Леня Бузин, живший со мной в одном подъезде, в 1987 году заделался психом с диссидентским уклоном. Просто психом или просто диссидентом ему было заделываться скучно. Он долго симулировал политически неадекватное поведение. Это выражалось в том, что он ходил по Москве со звонящим будильником и говорил прохожим: «Пробил час СССР!», а милиционерам читал с выражением Мандельштама. Прохожие от него отмахивались, милиционеры вежливо провожали до ближайшего метро. Им политпсихи на их участках были не нужны.

От отчаяния Леня однажды поздним зимним вечером залаял на постового. Тот зевнул и сказал: «Могу устроить пару лет уголовки. На психушку не надейся». Леня быстро превратился из собаки в человека и затосковал.

Весной Лене пришла повестка из военкомата. Причем не по почте, а в лице пожилого лейтенанта с дерматиновым портфелем цвета отмороженного крокодила. Леня имел неосторожность открыть дверь, а значит автоматически расписаться в получении. А это был конец. Дермантиновый лейтенант ледяным голосом бездушной рептилии предупредил:

— Не придешь — посадим. Обещаю.

В военкомате мы с Леней были вместе. Мне тоже пришла повестка.
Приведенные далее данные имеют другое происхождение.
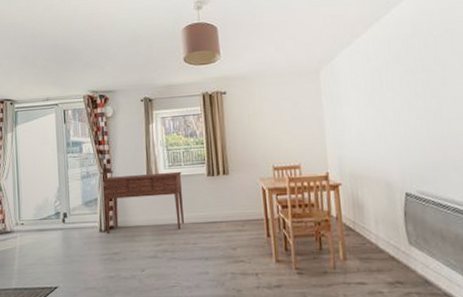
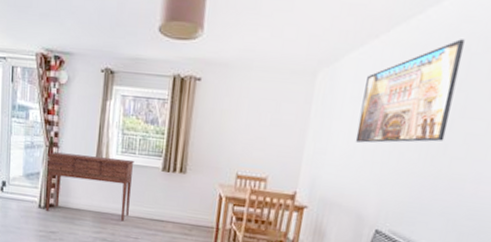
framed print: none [360,27,437,121] -> present [355,39,465,143]

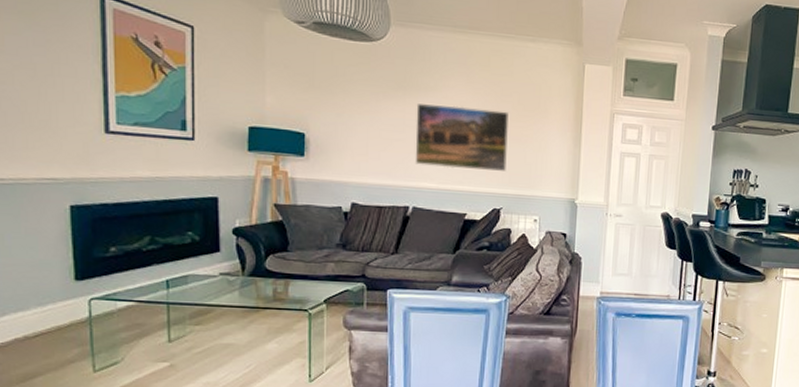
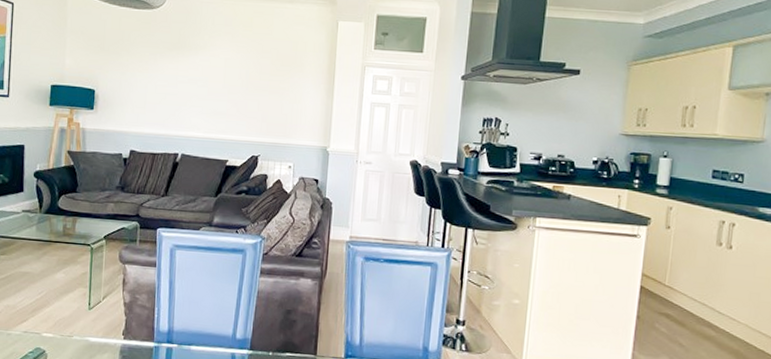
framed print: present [415,104,509,171] -> none [184,62,268,121]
Я закончил МГУ с военной кафедрой, и в моей повестке было мирно сказано: «Для получения военного билета». У Лени история была хуже: у него кончалась отсрочка. Светло-бежевая повестка, вся в оранжевых мокрых пятнах, похмельно-предсмертно дрожала в его потной руке.

Я зашел первый. В комнате сидела тетя. Чтобы не надоедать излишними описаниями, могу сказать одно: это была Очень Толстая Тетя с Прической и в Макияже. Лариса Ивановна. Мечта Кикабидзе.

Макияж посмотрел мои документы и сказал серебристым баритоном:

— На медокмиссию. В понедельник. В десять ноль ноль.

— Зачем?! — ужаснулся я.

Прическа молча смотрела в мои документы. Потом, не глядя на меня, произнесла тем же неумолимым низким грудным пунктиром:

— Офицер. Спецпропагандист. Переводчик. Будем призывать.

— Переводчиком? — спросил я почти на вдохе. — Куда?

Это был глупый, неуместный, интеллигентский вопрос.

Мечта Кикабидзе косо ухмыльнулась, и с правой щеки ее в мой паспорт ссыпалась щедрая щепотка лазоревой пудры:

— На Ямале и Чукотке, молодой человек, очень нужны политруки. Все ясно? Десять ноль ноль. Понедельник. Распишитесь. Вот здесь. Следующий.

Следующим был Бузин. Я дождался его у дверей. Он вышел весь серый и сырой, как поганка после дождя.

— В понедельник медкомиссия, — сказал он, затравленно грызя ногти сразу на обеих.

— Аналогично.

— Сегодня вторник. Шесть дней есть. Надо делать МДП.

— Это что такое?

— Маниакально-депрессивный психоз. Шиза дороже. Пятихатка, не меньше. А МДП сейчас за пару соток можно прописать. Есть знакомый профессор. Не желаешь?

— В дурку ведь положат!

— А как же!

— Не-е-ет. Психом не хочу быть. Я нормальный. Может, плоскостопие с близорукостью прокатят.

— Как знаешь… Нормальных и плоскостопых сейчас в горячие точки шлют. Типа Афгана.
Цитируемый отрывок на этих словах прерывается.